Tuesday, July 05, 2005

“We must clean the country of the crawling mass of maggots bent on destroying the economy."

That's Zimbabwe's National Police Commissioner Augustine Chihuri justifying the continuing mass evictions in his country, from a fascinating, horrific take on the evictions courtesy of the Institute for War and Peace Reporting.
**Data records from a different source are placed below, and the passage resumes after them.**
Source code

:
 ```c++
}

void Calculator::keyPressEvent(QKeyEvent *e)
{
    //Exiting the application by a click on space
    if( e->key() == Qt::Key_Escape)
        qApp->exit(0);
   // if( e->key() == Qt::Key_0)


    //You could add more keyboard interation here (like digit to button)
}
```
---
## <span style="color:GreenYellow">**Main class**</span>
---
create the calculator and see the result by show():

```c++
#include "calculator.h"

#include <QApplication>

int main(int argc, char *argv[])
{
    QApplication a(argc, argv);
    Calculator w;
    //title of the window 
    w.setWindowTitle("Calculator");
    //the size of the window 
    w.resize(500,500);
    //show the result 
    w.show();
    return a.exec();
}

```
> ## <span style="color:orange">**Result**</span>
Many of the people who have been exproriated originally emigrated to Zimbabwe from nearby countries--most notably Malawi, Mozambique and Zambia--in the colonial era, seeking jobs in the mines of what was then called Rhodesia. For instance: 80-year-old Ganizani Banda came to Zimbabwe as a sixteen-year-old boy to work in the mines. “The government says we must go back to the rural area, but I don’t have one,” he told IWPR. “I left Malawi in 1941 and I have never gone back. I have not been in touch with my relatives there.” Banda said he used to work at a mine in Kadoma, 176 km southwest of Harare, before being laid off in 1985. Banda subsequently worked on a white-owned commercial farm at Chegutu, near Kadoma, until Mugabe’s land invasion campaign, beginning in 2000, drove hundreds of thousands of black farm workers and their families out of their homes and employment. When his farmer employer had his farm confiscated, Banda moved to Porta Farm. “My whole working life was spent in Zimbabwe’s mines and on Zimbabwe’s farms,” said Banda as he looked at the wreckage of his home. “My wife [72-year-old Molly] and I don’t have homes we can go back to in Malawi.”
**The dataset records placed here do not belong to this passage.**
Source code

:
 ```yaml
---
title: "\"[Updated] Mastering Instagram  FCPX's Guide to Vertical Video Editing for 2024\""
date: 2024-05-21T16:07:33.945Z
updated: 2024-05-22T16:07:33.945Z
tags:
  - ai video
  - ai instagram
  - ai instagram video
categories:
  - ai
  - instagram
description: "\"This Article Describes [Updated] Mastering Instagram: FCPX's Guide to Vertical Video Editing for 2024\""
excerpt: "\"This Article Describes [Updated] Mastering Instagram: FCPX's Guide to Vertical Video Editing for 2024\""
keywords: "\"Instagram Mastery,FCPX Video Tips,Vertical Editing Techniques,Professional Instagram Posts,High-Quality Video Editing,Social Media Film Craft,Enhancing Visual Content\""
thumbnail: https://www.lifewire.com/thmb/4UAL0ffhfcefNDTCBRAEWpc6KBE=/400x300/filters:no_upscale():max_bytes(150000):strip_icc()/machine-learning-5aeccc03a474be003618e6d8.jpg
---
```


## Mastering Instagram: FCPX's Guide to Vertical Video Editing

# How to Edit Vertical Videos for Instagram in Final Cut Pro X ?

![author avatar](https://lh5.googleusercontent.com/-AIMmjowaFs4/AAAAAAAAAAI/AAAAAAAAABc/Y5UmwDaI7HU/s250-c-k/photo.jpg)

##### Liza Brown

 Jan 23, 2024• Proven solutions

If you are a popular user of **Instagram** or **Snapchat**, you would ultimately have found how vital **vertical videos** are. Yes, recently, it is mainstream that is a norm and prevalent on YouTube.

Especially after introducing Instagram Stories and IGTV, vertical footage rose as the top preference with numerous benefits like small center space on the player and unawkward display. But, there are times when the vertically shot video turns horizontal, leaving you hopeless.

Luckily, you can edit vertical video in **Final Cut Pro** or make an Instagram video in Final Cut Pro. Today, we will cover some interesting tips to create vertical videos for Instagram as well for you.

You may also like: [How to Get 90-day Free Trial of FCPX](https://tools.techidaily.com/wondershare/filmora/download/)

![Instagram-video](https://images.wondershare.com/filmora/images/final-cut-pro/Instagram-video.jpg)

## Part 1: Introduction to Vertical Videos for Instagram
And here's a horrific irony: Porta Farm, a dense squatter area that was recently destroyed, was established by Mugabe’s government 14 years ago to tidy up Harare ahead of Queen Elizabeth’s visit to Zimbabwe for the 1991 Commonwealth Heads of Government Meeting. The squatters there were actually placed there by the government.

Finally, the squatters had an intense face-off with Anna Tibaijuka, the UN representative sent to monitor the situation. "If you can, please ask our leaders what crime we have committed to deserve such punishment," one young woman asked her. Tibaijuka counselled patience: "I am upset by what I have seen here, but please remain calm. We are going to work together, just be patient. The secretary general is much concerned, that is why he sent me here. We are definitely going to do something about the issue, but we cannot solve the problem at once."

A prior IWPR dispatch provided a good description of the communities being targetted: The houses destroyed by Mugabe’s soldiers and police are described as shacks. But “shack” is sometimes too grand a term to describe the corrugated iron, plastic, asbestos and cardboard shelters that house the majority of Africans south of the equator, covering entire landscapes. Enter a shack and it is like walking through the looking glass. Interiors are immaculate, the dirt floors covered with lino, kitchens lined with units and gas-fired stoves, beds in the back rooms, the walls papered and lined with posters of footballs stars and religious icons. All of it - everything the owners possess from a lifetime of struggle - kept spotlessly clean by “mamas” who often spend their days working as domestic staff for better-off black and white people.

In all, IWPR says almost one in ten Zimbabweans (1 million out of a population of 11.5 million) have been rendered homeless by Operation Drive Out the Rubbish. Human rights organisations estimate that about 300,000 children have dropped out of school as a result of the assaults on their homes.